The Umayyads and the subsequent Abbasids laid the foundation for Islamic art. At first, the main influences were the Late Antique naturalistic tradition, and the more formal modes of Byzantine and Sassanid art. But gradually, the Islamic world began to formulate its own artistic forms, focussed especially on animal, vegetal and figural motifs. An exceptionally delicate jug, this piece has an angular pyriform shape. Every surface is covered in elegant moulded decoration. The foot of the vessel has a roundel filled with little floriate elements; rising from the base, petals radiate from the foot across the underside of the vessel. Two borders of delicate arabesques delineate the seam where the upper and lower portions of the body – moulded separately – were joined with wet clay. The jug’s shoulder is decorated with crisp calligraphy. The negative space between the letters is filled with more vegetal motifs. The neck is separated by a further border, this time of roundels. The neck itself is decorated with inscribed horizontal lines, leading up to the slightly everted rim. A handle rises from the shoulder and attaches just below the rim. Inside the neck are the remains of a strainer, whose likely purpose was to keep the contents of the jug free from insects and other pollution. A repair was made to the vessel in antiquity, and can be seen on the lower portion of the body.

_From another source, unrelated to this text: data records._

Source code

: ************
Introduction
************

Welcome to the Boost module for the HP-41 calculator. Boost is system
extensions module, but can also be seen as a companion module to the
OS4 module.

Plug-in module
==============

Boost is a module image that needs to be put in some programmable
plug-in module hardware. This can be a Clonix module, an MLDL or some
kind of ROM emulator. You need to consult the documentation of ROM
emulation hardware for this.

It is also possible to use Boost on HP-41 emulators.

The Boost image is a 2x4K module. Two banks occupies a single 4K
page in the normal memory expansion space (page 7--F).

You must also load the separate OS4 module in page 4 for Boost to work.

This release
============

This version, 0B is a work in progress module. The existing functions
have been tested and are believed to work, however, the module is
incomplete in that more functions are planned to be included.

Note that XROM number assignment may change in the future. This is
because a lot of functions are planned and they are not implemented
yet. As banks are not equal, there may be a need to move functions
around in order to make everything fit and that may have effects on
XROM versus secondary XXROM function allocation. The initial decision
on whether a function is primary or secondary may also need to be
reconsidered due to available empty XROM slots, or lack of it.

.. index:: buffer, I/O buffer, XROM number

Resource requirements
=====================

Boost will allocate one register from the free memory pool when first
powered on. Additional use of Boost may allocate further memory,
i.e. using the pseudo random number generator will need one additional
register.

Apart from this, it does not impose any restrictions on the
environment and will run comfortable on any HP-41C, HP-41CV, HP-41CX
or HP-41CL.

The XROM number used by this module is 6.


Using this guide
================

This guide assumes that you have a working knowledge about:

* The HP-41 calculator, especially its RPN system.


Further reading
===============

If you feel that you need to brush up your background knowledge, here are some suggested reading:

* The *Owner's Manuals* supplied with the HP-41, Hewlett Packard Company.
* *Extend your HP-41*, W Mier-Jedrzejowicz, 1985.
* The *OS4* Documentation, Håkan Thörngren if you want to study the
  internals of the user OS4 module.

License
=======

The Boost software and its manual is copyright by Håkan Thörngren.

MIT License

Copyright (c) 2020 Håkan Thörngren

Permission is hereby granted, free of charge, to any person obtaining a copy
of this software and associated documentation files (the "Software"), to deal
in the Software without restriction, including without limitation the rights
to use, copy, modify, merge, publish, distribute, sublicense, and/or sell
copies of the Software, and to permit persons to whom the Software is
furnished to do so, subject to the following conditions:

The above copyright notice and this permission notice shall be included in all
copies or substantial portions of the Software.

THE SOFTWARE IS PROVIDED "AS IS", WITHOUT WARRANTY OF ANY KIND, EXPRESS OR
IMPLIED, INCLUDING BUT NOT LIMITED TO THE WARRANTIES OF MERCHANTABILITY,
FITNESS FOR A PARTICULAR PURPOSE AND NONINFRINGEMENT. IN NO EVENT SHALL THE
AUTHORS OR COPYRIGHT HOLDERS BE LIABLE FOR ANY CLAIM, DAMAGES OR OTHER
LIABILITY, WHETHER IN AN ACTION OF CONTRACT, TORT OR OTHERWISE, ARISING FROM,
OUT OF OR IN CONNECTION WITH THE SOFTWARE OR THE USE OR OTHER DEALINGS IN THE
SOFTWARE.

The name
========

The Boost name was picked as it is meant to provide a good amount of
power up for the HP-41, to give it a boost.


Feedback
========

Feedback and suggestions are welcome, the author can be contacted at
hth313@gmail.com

Scholarship has been dismissive of the Umayyad and early Abbasid pottery, with one article suggesting that ‘there was little pottery of merit’ from the period. Most scholarly attention is drawn to the later Abbasid: in AD 800, the first traders from Tang Dynasty China made their way to the Abbasid heartland, and brought with them the decorative techniques of the Chinese potters. After then, Islamic pottery is associated with the same ingenious use of glazes, and the same experimentation with form and function, which characterises Chinese porcelain. However, there is much that is noteworthy about these early Umayyad and Abbasid attempts. While it may be unglazed, and the handiwork a little rough and ready, the elegance of the form, and the intricacy of the decoration should not be underestimated.